Une fausse application de bureau Claude utilisée pour diffuser le logiciel malveillant voleur de cryptomonnaies RevStealer
Points clés
- •Morphisec a rapporté qu'une fausse application « Claude Opus 5 Free Desktop » usurpant l'identité d'Anthropic distribue le logiciel malveillant Windows RevStealer.
- •RevStealer vole des données de navigation, des mots de passe, des données de messagerie, des captures d'écran et cible plus de 50 portefeuilles de cryptomonnaies.
- •Le logiciel malveillant effectue des vérifications anti-analyse sur la mémoire système, les cœurs du processeur, le nom d'hôte, le nom d'utilisateur et le matériel graphique avant d'exécuter sa charge utile.
- •Ces découvertes font suite à celle d'OkoBot par Kaspersky, un framework de logiciel malveillant ciblant lui aussi les investisseurs en cryptomonnaies.
- •Les utilisateurs peuvent réduire les risques en téléchargeant des logiciels uniquement depuis les sites officiels des éditeurs plutôt que depuis des dépôts tiers ou des liens de résultats de recherche.

Une fausse application de bureau Claude serait utilisée pour distribuer RevStealer, une souche de logiciel malveillant Windows conçue pour voler des cryptomonnaies, des mots de passe et des données de navigation sur les machines infectées.
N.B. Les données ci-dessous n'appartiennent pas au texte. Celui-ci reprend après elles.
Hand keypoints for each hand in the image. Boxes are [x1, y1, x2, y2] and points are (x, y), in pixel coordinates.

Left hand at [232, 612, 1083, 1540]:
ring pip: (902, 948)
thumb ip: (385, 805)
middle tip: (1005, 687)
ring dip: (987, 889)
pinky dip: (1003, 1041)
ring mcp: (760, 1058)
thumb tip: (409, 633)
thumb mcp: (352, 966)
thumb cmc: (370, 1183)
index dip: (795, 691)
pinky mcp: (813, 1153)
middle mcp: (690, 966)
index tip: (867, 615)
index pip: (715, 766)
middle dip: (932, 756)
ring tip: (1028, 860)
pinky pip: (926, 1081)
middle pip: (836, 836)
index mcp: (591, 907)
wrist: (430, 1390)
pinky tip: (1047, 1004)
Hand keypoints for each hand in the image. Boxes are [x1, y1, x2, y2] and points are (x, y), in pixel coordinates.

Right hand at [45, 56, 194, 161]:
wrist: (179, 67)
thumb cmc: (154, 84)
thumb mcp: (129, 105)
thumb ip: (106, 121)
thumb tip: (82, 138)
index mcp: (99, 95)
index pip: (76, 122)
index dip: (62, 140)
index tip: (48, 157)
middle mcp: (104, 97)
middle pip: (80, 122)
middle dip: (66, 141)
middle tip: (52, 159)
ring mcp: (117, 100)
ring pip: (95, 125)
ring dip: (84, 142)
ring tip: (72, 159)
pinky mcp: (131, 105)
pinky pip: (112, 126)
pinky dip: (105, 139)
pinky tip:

Selon un rapport publié lundi par la société de cybersécurité Morphisec, RevStealer a auparavant été distribué via des dépôts GitHub et des sites web consacrés aux triches de jeux, mais la campagne la plus notable implique un faux projet « Claude Opus 5 Free Desktop ». Ce projet usurpe l'identité d'Anthropic, le développeur d'IA derrière l'assistant Claude, et promet aux utilisateurs un accès gratuit au chatbot. Cette appâtie exploite la forte demande pour des versions de bureau des assistants IA populaires, un schéma qui a fait des logiciels estampillés IA un vecteur croissant d'ingénierie sociale, les victimes étant plus enclines à faire confiance à des téléchargements semblant provenir de marques d'IA connues.
Les chercheurs de Morphisec ont noté que le logiciel malveillant est conçu pour laisser peu de traces sur les systèmes compromis. Il fouille les bases de données des navigateurs, les cookies, les enregistrements des gestionnaires de mots de passe, les paramètres VPN et d'accès à distance, les données de messagerie, les captures d'écran et certains documents. RevStealer cible également plus de 50 portefeuilles de cryptomonnaies. L'ampleur de cette liste de cibles reflète la manière dont les infostealers sont devenus l'une des catégories de logiciels malveillants les plus actives ces dernières années, les identifiants et données de portefeuilles volés étant souvent récoltés en masse puis vendus ou exploités par des groupes criminels.
Avant de déverrouiller sa charge utile malveillante, le logiciel malveillant vérifie si la machine hôte ressemble à un véritable appareil d'utilisateur. Il examine la mémoire disponible, le nombre de cœurs du processeur, le nom d'hôte, le nom d'utilisateur et le matériel graphique. Il surveille également les délais de débogage caractéristiques des environnements d'analyse de logiciels malveillants. De telles vérifications anti-analyse sont une technique courante parmi les familles de logiciels malveillants modernes, utilisée pour contrer l'exécution en bac à sable automatisée et l'examen des chercheurs avant l'exécution de la charge utile.
Si RevStealer détecte quoi que ce soit d'anormal, il ne passe pas aux étapes suivantes d'infection et d'activité malveillante. Si le système réussit ces vérifications, la charge utile est déchiffrée, stockée sous un nom aléatoire et exécutée furtivement.
Ces découvertes font suite à celle, par la société russe de cybersécurité Kaspersky, d'un nouveau framework de logiciel malveillant ciblant les investisseurs en cryptomonnaies, baptisé OkoBot. Ce framework peut s'emparer de fichiers de portefeuilles de cryptomonnaies, de données de navigation et d'identifiants utilisateur, injecter des extensions malveillantes et capturer les fenêtres d'applications de portefeuille afin de voler des actifs. Ces découvertes successives soulignent l'attention criminelle continue portée aux détenteurs de cryptomonnaies, et les utilisateurs peuvent réduire leur exposition en ne téléchargeant des logiciels que depuis les sites officiels des éditeurs plutôt que depuis des dépôts tiers ou des liens de résultats de recherche.